*Records from a collection*:
● ● ● ● ●

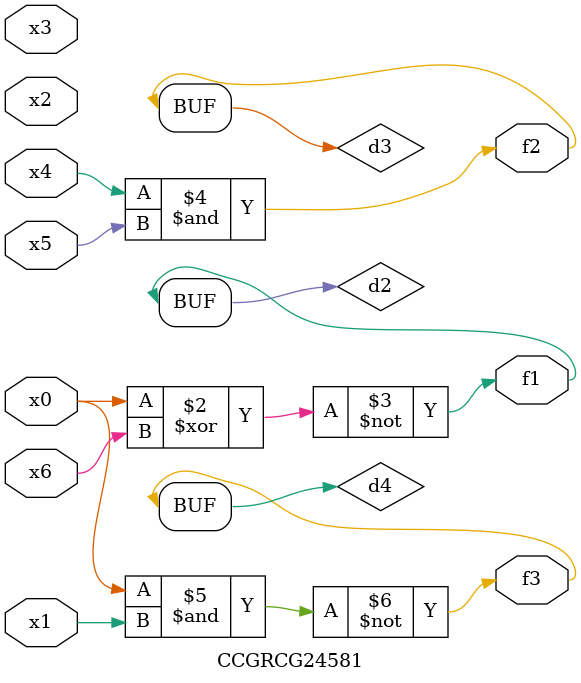
<source format=v>
module CCGRCG24581(
	input x0, x1, x2, x3, x4, x5, x6,
	output f1, f2, f3
);

	wire d1, d2, d3, d4;

	nor (d1, x0);
	xnor (d2, x0, x6);
	and (d3, x4, x5);
	nand (d4, x0, x1);
	assign f1 = d2;
	assign f2 = d3;
	assign f3 = d4;
endmodule

</source>
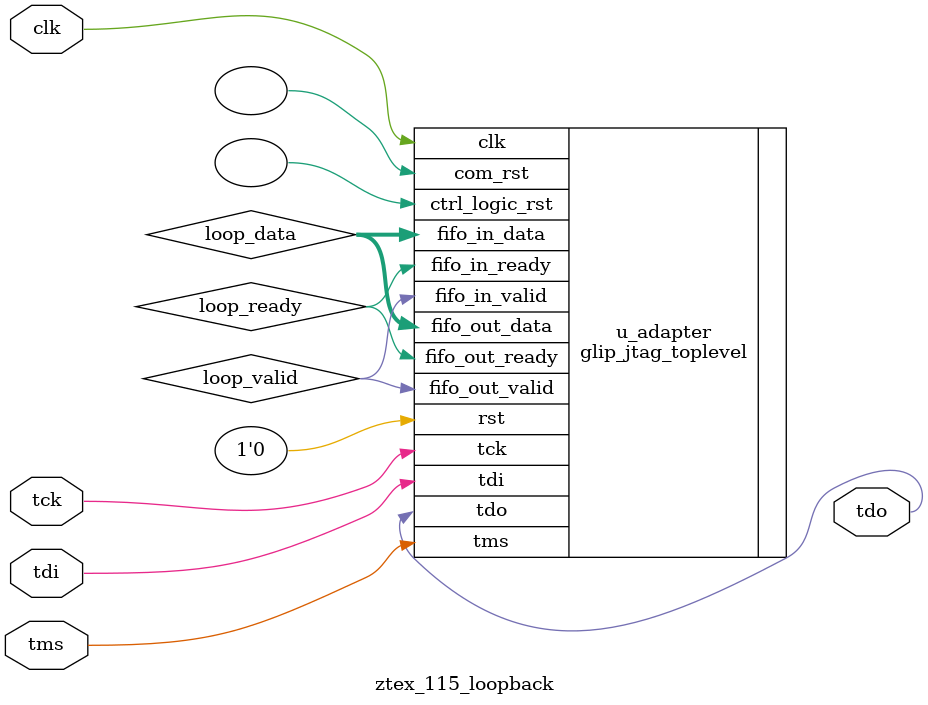
<source format=v>
/* Copyright (c) 2014 by the author(s)
 *
 * Permission is hereby granted, free of charge, to any person obtaining a copy
 * of this software and associated documentation files (the "Software"), to deal
 * in the Software without restriction, including without limitation the rights
 * to use, copy, modify, merge, publish, distribute, sublicense, and/or sell
 * copies of the Software, and to permit persons to whom the Software is
 * furnished to do so, subject to the following conditions:
 *
 * The above copyright notice and this permission notice shall be included in
 * all copies or substantial portions of the Software.
 *
 * THE SOFTWARE IS PROVIDED "AS IS", WITHOUT WARRANTY OF ANY KIND, EXPRESS OR
 * IMPLIED, INCLUDING BUT NOT LIMITED TO THE WARRANTIES OF MERCHANTABILITY,
 * FITNESS FOR A PARTICULAR PURPOSE AND NONINFRINGEMENT. IN NO EVENT SHALL THE
 * AUTHORS OR COPYRIGHT HOLDERS BE LIABLE FOR ANY CLAIM, DAMAGES OR OTHER
 * LIABILITY, WHETHER IN AN ACTION OF CONTRACT, TORT OR OTHERWISE, ARISING FROM,
 * OUT OF OR IN CONNECTION WITH THE SOFTWARE OR THE USE OR OTHER DEALINGS IN
 * THE SOFTWARE.
 *
 * =============================================================================
 *
 * GLIP JTAG Looback example for the ZTEX 1.15d boards
 *
 * Author(s):
 *   Jan Alexander Wessel <jan.wessel@tum.de>
 */
module ztex_115_loopback (  /*AUTOARG*/
  // Outputs
  tdo,
  // Inputs
  tck,
  tms,
  tdi,
  clk
);

  input tck, tms, tdi;
  output tdo;

  input clk;

  parameter WORD_WIDTH = 16;

  wire [WORD_WIDTH-1:0] loop_data;
  wire                  loop_valid;
  wire                  loop_ready;

  glip_jtag_toplevel #(
    .WORD_WIDTH(WORD_WIDTH)
  ) u_adapter (
    .fifo_out_ready(loop_ready),
    .fifo_in_valid (loop_valid),
    .fifo_in_data  (loop_data),
    .fifo_out_valid(loop_valid),
    .fifo_out_data (loop_data),
    .fifo_in_ready (loop_ready),

    .rst           (1'b0),
    .com_rst       (),
    .ctrl_logic_rst(),

    /*AUTOINST*/
    // Outputs
    .tdo(tdo),
    // Inputs
    .clk(clk),
    .tck(tck),
    .tms(tms),
    .tdi(tdi)
  );
endmodule

// Local Variables:
// verilog-library-directories:("." "../../verilog/")
// verilog-auto-inst-param-value: t
// End:


</source>
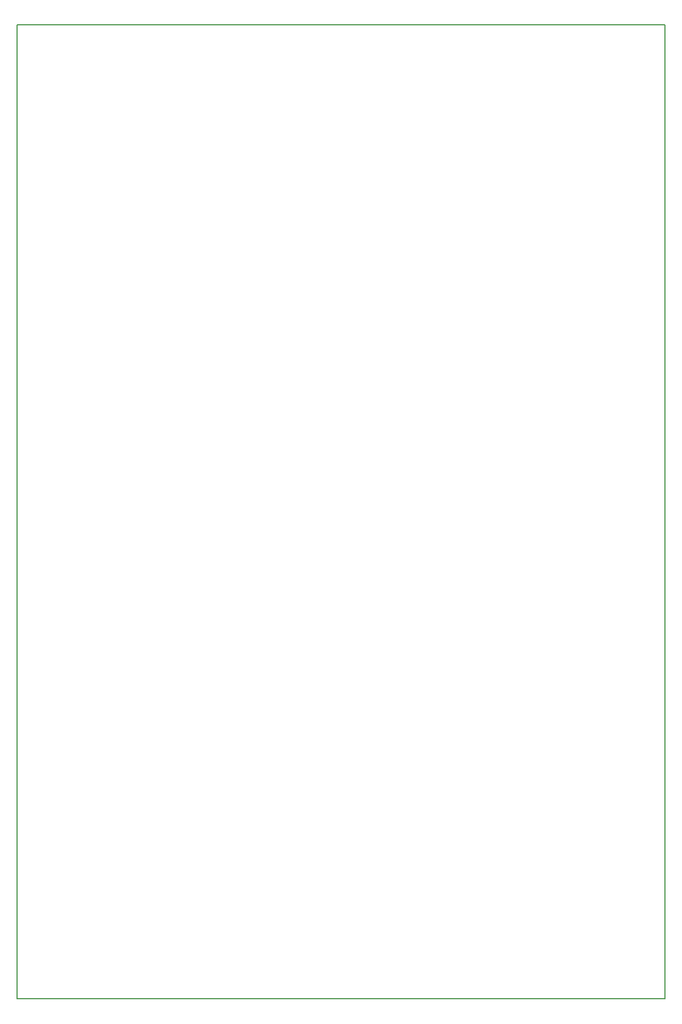
<source format=gm1>
G04 MADE WITH FRITZING*
G04 WWW.FRITZING.ORG*
G04 DOUBLE SIDED*
G04 HOLES PLATED*
G04 CONTOUR ON CENTER OF CONTOUR VECTOR*
%ASAXBY*%
%FSLAX23Y23*%
%MOIN*%
%OFA0B0*%
%SFA1.0B1.0*%
%ADD10R,3.937010X5.905520*%
%ADD11C,0.008000*%
%ADD10C,0.008*%
%LNCONTOUR*%
G90*
G70*
G54D10*
G54D11*
X4Y5902D02*
X3933Y5902D01*
X3933Y4D01*
X4Y4D01*
X4Y5902D01*
D02*
G04 End of contour*
M02*
</source>
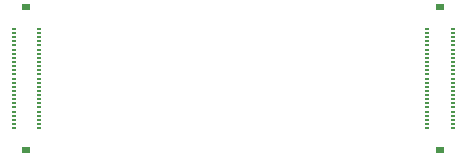
<source format=gbr>
%TF.GenerationSoftware,KiCad,Pcbnew,(6.0.9)*%
%TF.CreationDate,2022-12-01T07:32:15+10:00*%
%TF.ProjectId,NRF52Motherboard,4e524635-324d-46f7-9468-6572626f6172,rev?*%
%TF.SameCoordinates,Original*%
%TF.FileFunction,Paste,Bot*%
%TF.FilePolarity,Positive*%
%FSLAX46Y46*%
G04 Gerber Fmt 4.6, Leading zero omitted, Abs format (unit mm)*
G04 Created by KiCad (PCBNEW (6.0.9)) date 2022-12-01 07:32:15*
%MOMM*%
%LPD*%
G01*
G04 APERTURE LIST*
%ADD10R,0.405000X0.180000*%
%ADD11R,0.760000X0.490000*%
G04 APERTURE END LIST*
D10*
%TO.C,J5*%
X83597500Y-105500000D03*
X81402500Y-105500000D03*
X83597500Y-105850000D03*
X81402500Y-105850000D03*
X83597500Y-106200000D03*
X81402500Y-106200000D03*
X83597500Y-106550000D03*
X81402500Y-106550000D03*
X83597500Y-106900000D03*
X81402500Y-106900000D03*
X83597500Y-107250000D03*
X81402500Y-107250000D03*
X83597500Y-107600000D03*
X81402500Y-107600000D03*
X83597500Y-107950000D03*
X81402500Y-107950000D03*
X83597500Y-108300000D03*
X81402500Y-108300000D03*
X83597500Y-108650000D03*
X81402500Y-108650000D03*
X83597500Y-109000000D03*
X81402500Y-109000000D03*
X83597500Y-109350000D03*
X81402500Y-109350000D03*
X83597500Y-109700000D03*
X81402500Y-109700000D03*
X83597500Y-110050000D03*
X81402500Y-110050000D03*
X83597500Y-110400000D03*
X81402500Y-110400000D03*
X83597500Y-110750000D03*
X81402500Y-110750000D03*
X83597500Y-111100000D03*
X81402500Y-111100000D03*
X83597500Y-111450000D03*
X81402500Y-111450000D03*
X83597500Y-111800000D03*
X81402500Y-111800000D03*
X83597500Y-112150000D03*
X81402500Y-112150000D03*
X83597500Y-112500000D03*
X81402500Y-112500000D03*
X83597500Y-112850000D03*
X81402500Y-112850000D03*
X83597500Y-113200000D03*
X81402500Y-113200000D03*
X83597500Y-113550000D03*
X81402500Y-113550000D03*
X83597500Y-113900000D03*
X81402500Y-113900000D03*
D11*
X82500000Y-115780000D03*
X82500000Y-103620000D03*
%TD*%
D10*
%TO.C,J4*%
X118597500Y-105500000D03*
X116402500Y-105500000D03*
X118597500Y-105850000D03*
X116402500Y-105850000D03*
X118597500Y-106200000D03*
X116402500Y-106200000D03*
X118597500Y-106550000D03*
X116402500Y-106550000D03*
X118597500Y-106900000D03*
X116402500Y-106900000D03*
X118597500Y-107250000D03*
X116402500Y-107250000D03*
X118597500Y-107600000D03*
X116402500Y-107600000D03*
X118597500Y-107950000D03*
X116402500Y-107950000D03*
X118597500Y-108300000D03*
X116402500Y-108300000D03*
X118597500Y-108650000D03*
X116402500Y-108650000D03*
X118597500Y-109000000D03*
X116402500Y-109000000D03*
X118597500Y-109350000D03*
X116402500Y-109350000D03*
X118597500Y-109700000D03*
X116402500Y-109700000D03*
X118597500Y-110050000D03*
X116402500Y-110050000D03*
X118597500Y-110400000D03*
X116402500Y-110400000D03*
X118597500Y-110750000D03*
X116402500Y-110750000D03*
X118597500Y-111100000D03*
X116402500Y-111100000D03*
X118597500Y-111450000D03*
X116402500Y-111450000D03*
X118597500Y-111800000D03*
X116402500Y-111800000D03*
X118597500Y-112150000D03*
X116402500Y-112150000D03*
X118597500Y-112500000D03*
X116402500Y-112500000D03*
X118597500Y-112850000D03*
X116402500Y-112850000D03*
X118597500Y-113200000D03*
X116402500Y-113200000D03*
X118597500Y-113550000D03*
X116402500Y-113550000D03*
X118597500Y-113900000D03*
X116402500Y-113900000D03*
D11*
X117500000Y-115780000D03*
X117500000Y-103620000D03*
%TD*%
M02*

</source>
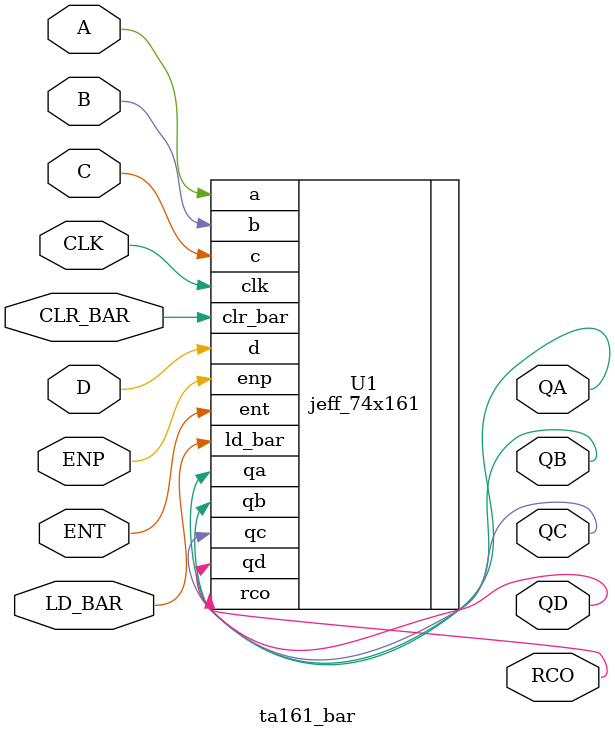
<source format=v>


module ta161_bar (
    input           CLR_BAR,             // CLEAR
    input           LD_BAR,              // LOAD
    input           ENT,                 // ENABLE T
    input           ENP,                 // ENABLE P
    input           CLK,                 // CLK 
    input           A, B, C, D,          // DATA IN
    output          QA, QB, QC, QD,      // DATA OUT
    output          RCO                  // RIPPLE CARRY OUTPUT
);

// 4-bit synchronous counter
// Replaced ta161 in THESIS with jeff_74x161
jeff_74x161 U1 (
    .clr_bar(CLR_BAR),
    .ld_bar(LD_BAR),
    .ent(ENT),
    .enp(ENP),
    .clk(CLK),
    .a(A),
    .b(B),
    .c(C),
    .d(D),
    .qa(QA),
    .qb(QB),
    .qc(QC),
    .qd(QD),
    .rco(RCO)
);

endmodule
</source>
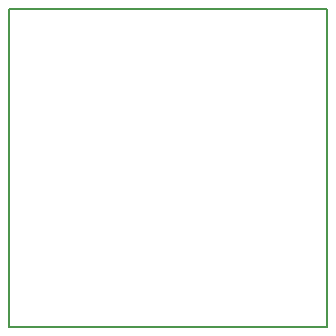
<source format=gbr>
G04 #@! TF.GenerationSoftware,KiCad,Pcbnew,(5.0.1)-rc2*
G04 #@! TF.CreationDate,2019-05-10T17:14:01-07:00*
G04 #@! TF.ProjectId,bullercounter,62756C6C6572636F756E7465722E6B69,rev?*
G04 #@! TF.SameCoordinates,Original*
G04 #@! TF.FileFunction,Profile,NP*
%FSLAX46Y46*%
G04 Gerber Fmt 4.6, Leading zero omitted, Abs format (unit mm)*
G04 Created by KiCad (PCBNEW (5.0.1)-rc2) date 5/10/2019 5:14:01 PM*
%MOMM*%
%LPD*%
G01*
G04 APERTURE LIST*
%ADD10C,0.150000*%
G04 APERTURE END LIST*
D10*
X206756000Y-103124000D02*
X179832000Y-103124000D01*
X206756000Y-130048000D02*
X206756000Y-103124000D01*
X179832000Y-130048000D02*
X206756000Y-130048000D01*
X179832000Y-103124000D02*
X179832000Y-130048000D01*
M02*

</source>
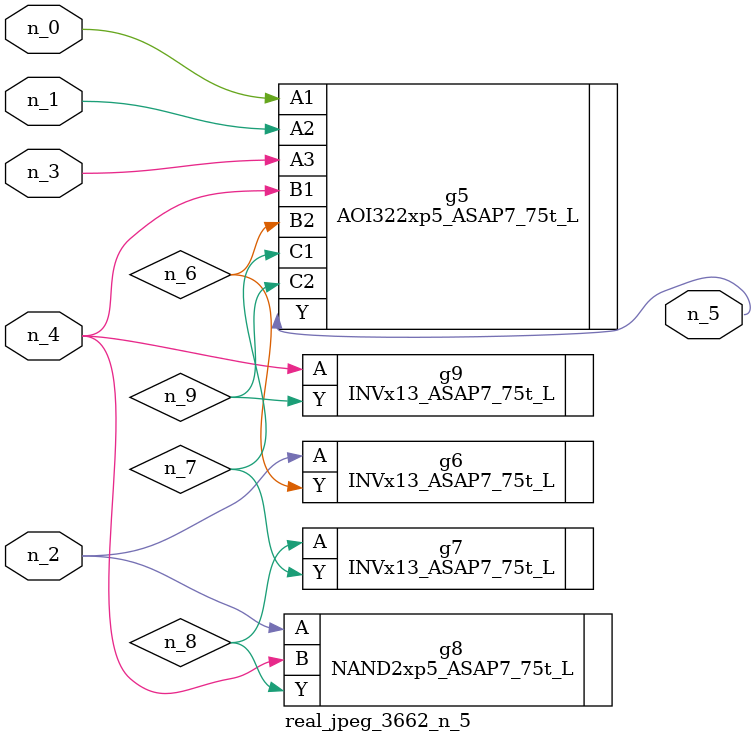
<source format=v>
module real_jpeg_3662_n_5 (n_4, n_0, n_1, n_2, n_3, n_5);

input n_4;
input n_0;
input n_1;
input n_2;
input n_3;

output n_5;

wire n_8;
wire n_6;
wire n_7;
wire n_9;

AOI322xp5_ASAP7_75t_L g5 ( 
.A1(n_0),
.A2(n_1),
.A3(n_3),
.B1(n_4),
.B2(n_6),
.C1(n_7),
.C2(n_9),
.Y(n_5)
);

INVx13_ASAP7_75t_L g6 ( 
.A(n_2),
.Y(n_6)
);

NAND2xp5_ASAP7_75t_L g8 ( 
.A(n_2),
.B(n_4),
.Y(n_8)
);

INVx13_ASAP7_75t_L g9 ( 
.A(n_4),
.Y(n_9)
);

INVx13_ASAP7_75t_L g7 ( 
.A(n_8),
.Y(n_7)
);


endmodule
</source>
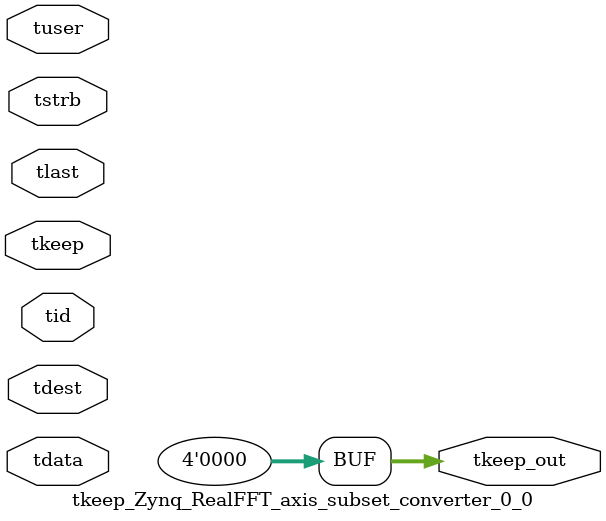
<source format=v>


`timescale 1ps/1ps

module tkeep_Zynq_RealFFT_axis_subset_converter_0_0 #
(
parameter C_S_AXIS_TDATA_WIDTH = 32,
parameter C_S_AXIS_TUSER_WIDTH = 0,
parameter C_S_AXIS_TID_WIDTH   = 0,
parameter C_S_AXIS_TDEST_WIDTH = 0,
parameter C_M_AXIS_TDATA_WIDTH = 32
)
(
input  [(C_S_AXIS_TDATA_WIDTH == 0 ? 1 : C_S_AXIS_TDATA_WIDTH)-1:0     ] tdata,
input  [(C_S_AXIS_TUSER_WIDTH == 0 ? 1 : C_S_AXIS_TUSER_WIDTH)-1:0     ] tuser,
input  [(C_S_AXIS_TID_WIDTH   == 0 ? 1 : C_S_AXIS_TID_WIDTH)-1:0       ] tid,
input  [(C_S_AXIS_TDEST_WIDTH == 0 ? 1 : C_S_AXIS_TDEST_WIDTH)-1:0     ] tdest,
input  [(C_S_AXIS_TDATA_WIDTH/8)-1:0 ] tkeep,
input  [(C_S_AXIS_TDATA_WIDTH/8)-1:0 ] tstrb,
input                                                                    tlast,
output [(C_M_AXIS_TDATA_WIDTH/8)-1:0 ] tkeep_out
);

assign tkeep_out = {1'b0};

endmodule


</source>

● ● ● ● ●

*What is needed*:
Of the entries above, repeat exactly the lines between the line with "X116402500Y-108300000D03*" and the line with "X116402500Y-110400000D03*", inclusive, and no others.

*Exercise answer*:
X116402500Y-108300000D03*
X118597500Y-108650000D03*
X116402500Y-108650000D03*
X118597500Y-109000000D03*
X116402500Y-109000000D03*
X118597500Y-109350000D03*
X116402500Y-109350000D03*
X118597500Y-109700000D03*
X116402500Y-109700000D03*
X118597500Y-110050000D03*
X116402500Y-110050000D03*
X118597500Y-110400000D03*
X116402500Y-110400000D03*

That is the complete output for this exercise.